#### [RECORDS]
*** Block opens ***

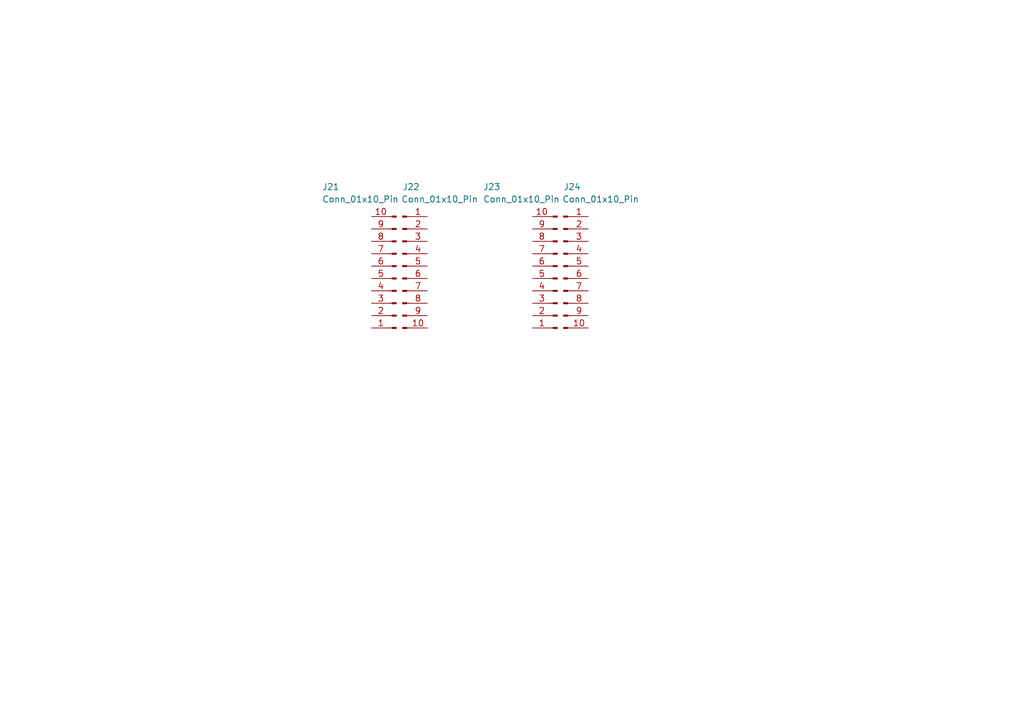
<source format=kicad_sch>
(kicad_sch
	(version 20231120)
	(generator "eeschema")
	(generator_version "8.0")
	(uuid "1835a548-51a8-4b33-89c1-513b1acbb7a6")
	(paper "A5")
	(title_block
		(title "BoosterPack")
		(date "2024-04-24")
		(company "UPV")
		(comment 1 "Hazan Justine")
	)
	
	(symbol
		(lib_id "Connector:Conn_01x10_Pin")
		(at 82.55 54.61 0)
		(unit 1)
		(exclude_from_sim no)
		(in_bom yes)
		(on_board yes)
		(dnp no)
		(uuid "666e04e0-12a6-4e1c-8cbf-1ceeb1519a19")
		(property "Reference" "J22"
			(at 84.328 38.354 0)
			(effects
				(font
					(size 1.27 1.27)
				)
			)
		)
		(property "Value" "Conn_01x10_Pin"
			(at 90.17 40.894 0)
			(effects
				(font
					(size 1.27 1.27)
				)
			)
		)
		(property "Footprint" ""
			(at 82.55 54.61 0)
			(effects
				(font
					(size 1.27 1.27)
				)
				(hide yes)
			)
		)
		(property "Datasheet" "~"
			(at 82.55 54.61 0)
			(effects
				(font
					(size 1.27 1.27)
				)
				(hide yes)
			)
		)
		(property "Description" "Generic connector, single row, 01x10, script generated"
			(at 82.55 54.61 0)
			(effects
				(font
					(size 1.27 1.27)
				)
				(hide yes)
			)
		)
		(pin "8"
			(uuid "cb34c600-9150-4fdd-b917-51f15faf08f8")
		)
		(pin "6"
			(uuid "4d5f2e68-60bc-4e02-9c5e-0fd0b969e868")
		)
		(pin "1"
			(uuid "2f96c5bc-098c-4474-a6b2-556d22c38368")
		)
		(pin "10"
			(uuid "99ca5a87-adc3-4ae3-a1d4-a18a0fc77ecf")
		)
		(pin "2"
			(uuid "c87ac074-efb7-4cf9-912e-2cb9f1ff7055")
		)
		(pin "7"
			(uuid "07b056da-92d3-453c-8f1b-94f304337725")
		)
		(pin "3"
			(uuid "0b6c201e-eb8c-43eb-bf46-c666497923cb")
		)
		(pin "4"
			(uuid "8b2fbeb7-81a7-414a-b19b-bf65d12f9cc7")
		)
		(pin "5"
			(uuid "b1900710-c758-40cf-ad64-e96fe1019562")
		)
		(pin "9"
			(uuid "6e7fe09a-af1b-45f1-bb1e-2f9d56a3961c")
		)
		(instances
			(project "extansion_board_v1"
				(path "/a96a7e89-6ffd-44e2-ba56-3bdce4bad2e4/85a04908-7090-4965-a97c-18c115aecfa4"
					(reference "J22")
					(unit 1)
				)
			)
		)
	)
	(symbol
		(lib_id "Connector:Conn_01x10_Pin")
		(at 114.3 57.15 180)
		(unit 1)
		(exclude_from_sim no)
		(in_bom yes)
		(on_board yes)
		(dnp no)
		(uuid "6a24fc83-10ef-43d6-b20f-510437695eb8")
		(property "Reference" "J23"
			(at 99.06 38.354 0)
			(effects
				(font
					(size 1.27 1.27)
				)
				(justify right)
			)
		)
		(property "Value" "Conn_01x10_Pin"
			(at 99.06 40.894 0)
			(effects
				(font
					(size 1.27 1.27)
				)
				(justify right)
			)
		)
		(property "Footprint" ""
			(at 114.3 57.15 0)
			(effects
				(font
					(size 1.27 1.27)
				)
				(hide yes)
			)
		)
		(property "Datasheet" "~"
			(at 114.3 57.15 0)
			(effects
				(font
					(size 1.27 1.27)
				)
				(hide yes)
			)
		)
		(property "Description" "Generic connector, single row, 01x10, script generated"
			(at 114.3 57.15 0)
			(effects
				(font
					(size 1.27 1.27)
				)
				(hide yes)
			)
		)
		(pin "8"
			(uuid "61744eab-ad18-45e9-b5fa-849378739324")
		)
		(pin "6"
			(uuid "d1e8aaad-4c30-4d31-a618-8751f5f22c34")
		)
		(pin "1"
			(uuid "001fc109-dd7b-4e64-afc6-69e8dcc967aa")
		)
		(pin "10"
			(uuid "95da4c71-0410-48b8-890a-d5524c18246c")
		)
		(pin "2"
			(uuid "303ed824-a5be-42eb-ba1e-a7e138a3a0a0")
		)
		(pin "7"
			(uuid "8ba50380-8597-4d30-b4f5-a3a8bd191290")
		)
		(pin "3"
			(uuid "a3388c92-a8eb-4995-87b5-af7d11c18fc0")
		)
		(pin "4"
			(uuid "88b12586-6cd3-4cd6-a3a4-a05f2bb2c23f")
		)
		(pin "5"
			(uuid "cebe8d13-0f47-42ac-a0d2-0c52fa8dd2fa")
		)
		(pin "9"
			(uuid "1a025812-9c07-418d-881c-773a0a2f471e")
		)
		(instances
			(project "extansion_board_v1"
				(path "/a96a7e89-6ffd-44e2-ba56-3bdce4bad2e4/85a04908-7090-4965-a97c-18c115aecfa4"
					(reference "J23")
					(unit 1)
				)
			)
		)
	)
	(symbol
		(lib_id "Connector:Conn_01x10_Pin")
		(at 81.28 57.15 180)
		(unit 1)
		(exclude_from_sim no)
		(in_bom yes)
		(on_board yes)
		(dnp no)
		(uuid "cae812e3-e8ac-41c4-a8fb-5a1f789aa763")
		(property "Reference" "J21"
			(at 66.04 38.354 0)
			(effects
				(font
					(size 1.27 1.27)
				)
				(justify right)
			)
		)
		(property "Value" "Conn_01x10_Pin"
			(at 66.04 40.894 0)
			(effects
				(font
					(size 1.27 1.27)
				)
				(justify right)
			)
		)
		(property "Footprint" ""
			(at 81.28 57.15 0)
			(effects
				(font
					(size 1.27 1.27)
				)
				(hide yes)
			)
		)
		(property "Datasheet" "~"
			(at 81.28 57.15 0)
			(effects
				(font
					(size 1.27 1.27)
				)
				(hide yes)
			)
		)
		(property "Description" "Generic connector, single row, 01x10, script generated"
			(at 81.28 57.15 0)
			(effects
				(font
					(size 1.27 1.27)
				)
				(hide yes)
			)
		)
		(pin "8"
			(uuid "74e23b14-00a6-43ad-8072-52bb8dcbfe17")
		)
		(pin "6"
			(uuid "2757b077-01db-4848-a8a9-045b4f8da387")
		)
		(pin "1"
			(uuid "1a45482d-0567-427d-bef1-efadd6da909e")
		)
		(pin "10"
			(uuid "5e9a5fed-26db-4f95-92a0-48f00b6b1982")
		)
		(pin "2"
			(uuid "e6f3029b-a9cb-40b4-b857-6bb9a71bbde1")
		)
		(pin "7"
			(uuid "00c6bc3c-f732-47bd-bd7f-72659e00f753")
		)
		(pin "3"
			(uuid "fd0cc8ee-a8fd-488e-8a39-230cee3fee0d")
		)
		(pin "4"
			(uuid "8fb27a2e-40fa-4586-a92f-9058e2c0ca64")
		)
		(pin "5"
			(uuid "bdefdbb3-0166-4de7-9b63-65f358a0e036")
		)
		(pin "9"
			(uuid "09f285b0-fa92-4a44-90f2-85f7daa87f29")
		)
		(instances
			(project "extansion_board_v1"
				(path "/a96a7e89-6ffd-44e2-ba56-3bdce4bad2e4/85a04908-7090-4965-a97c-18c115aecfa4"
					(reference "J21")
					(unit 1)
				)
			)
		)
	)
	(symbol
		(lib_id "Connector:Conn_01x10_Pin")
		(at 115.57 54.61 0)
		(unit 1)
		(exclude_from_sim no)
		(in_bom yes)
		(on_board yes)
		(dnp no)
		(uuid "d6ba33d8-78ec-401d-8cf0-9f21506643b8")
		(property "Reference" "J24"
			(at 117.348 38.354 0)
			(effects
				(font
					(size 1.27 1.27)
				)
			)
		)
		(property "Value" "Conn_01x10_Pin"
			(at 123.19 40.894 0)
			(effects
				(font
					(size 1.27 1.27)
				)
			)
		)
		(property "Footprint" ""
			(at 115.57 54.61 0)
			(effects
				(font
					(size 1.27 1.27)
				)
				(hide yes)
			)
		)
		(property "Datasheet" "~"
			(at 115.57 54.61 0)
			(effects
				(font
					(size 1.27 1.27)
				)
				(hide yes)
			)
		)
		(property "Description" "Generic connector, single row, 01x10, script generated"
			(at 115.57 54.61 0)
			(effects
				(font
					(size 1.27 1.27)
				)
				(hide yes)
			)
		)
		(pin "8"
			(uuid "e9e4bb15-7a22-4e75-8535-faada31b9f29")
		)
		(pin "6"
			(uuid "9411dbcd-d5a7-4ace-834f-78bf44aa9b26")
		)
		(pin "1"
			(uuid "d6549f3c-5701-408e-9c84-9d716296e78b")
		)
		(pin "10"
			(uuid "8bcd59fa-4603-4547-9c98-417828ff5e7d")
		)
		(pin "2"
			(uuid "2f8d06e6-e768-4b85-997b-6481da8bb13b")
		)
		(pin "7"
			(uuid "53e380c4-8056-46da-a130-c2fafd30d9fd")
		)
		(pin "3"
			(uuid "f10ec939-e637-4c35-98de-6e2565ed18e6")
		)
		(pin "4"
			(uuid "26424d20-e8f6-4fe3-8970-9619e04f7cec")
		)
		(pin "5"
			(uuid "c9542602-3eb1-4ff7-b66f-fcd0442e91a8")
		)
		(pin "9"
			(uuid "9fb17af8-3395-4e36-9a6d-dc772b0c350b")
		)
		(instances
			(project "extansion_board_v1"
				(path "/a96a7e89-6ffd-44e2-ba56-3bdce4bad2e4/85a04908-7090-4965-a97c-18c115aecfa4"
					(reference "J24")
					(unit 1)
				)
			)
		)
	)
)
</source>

*** Block closes ***
*** Block opens ***

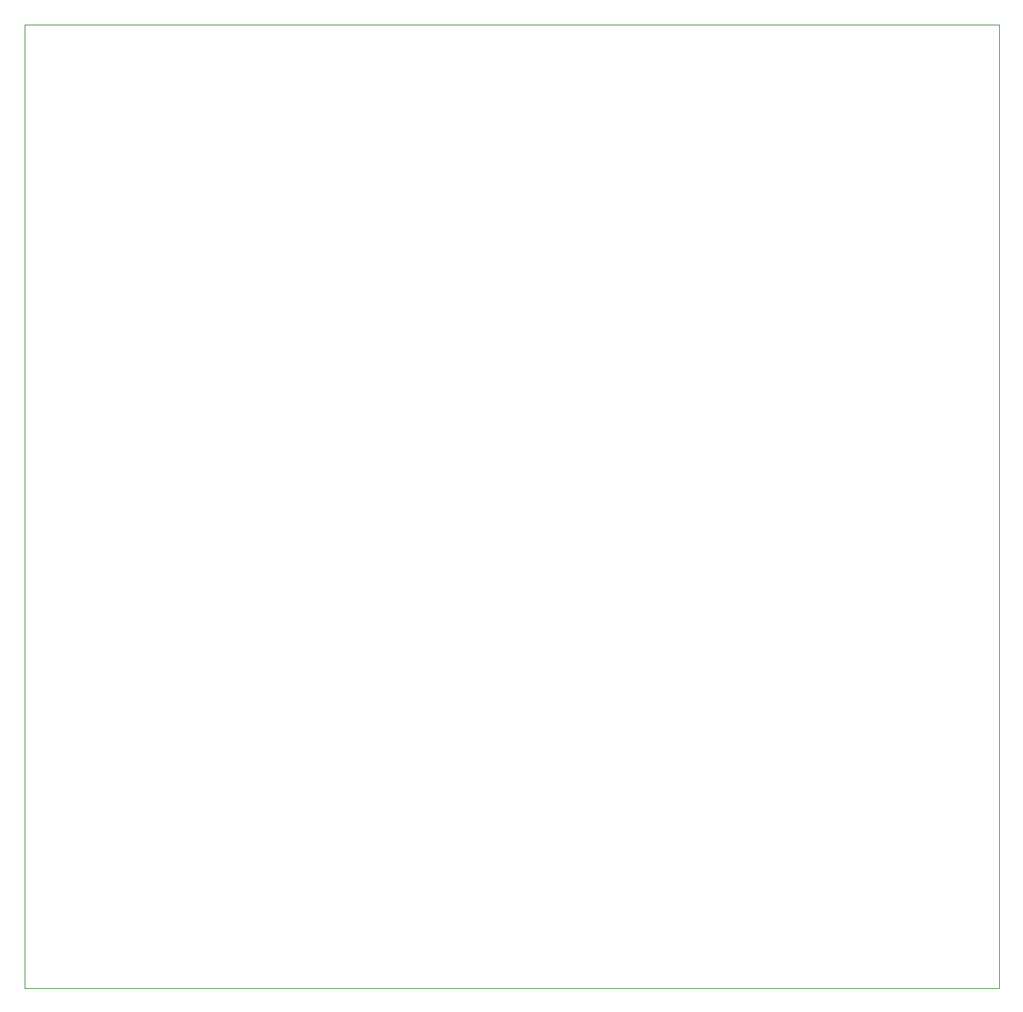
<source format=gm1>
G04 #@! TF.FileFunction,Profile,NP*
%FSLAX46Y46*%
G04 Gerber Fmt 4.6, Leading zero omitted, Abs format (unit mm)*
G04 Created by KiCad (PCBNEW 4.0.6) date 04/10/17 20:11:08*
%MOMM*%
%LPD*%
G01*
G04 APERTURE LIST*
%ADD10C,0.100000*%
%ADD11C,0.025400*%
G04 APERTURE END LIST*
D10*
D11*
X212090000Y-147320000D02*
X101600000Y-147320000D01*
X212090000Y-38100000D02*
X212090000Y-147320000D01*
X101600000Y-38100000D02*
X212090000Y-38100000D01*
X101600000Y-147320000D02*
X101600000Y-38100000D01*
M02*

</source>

*** Block closes ***

#### [PROBLEM TO WORK ON]
Find and copy each line of the data where "source" is present.

#### [COMPLETED EXERCISE]
<source format=kicad_sch>
</source>
<source format=gm1>
</source>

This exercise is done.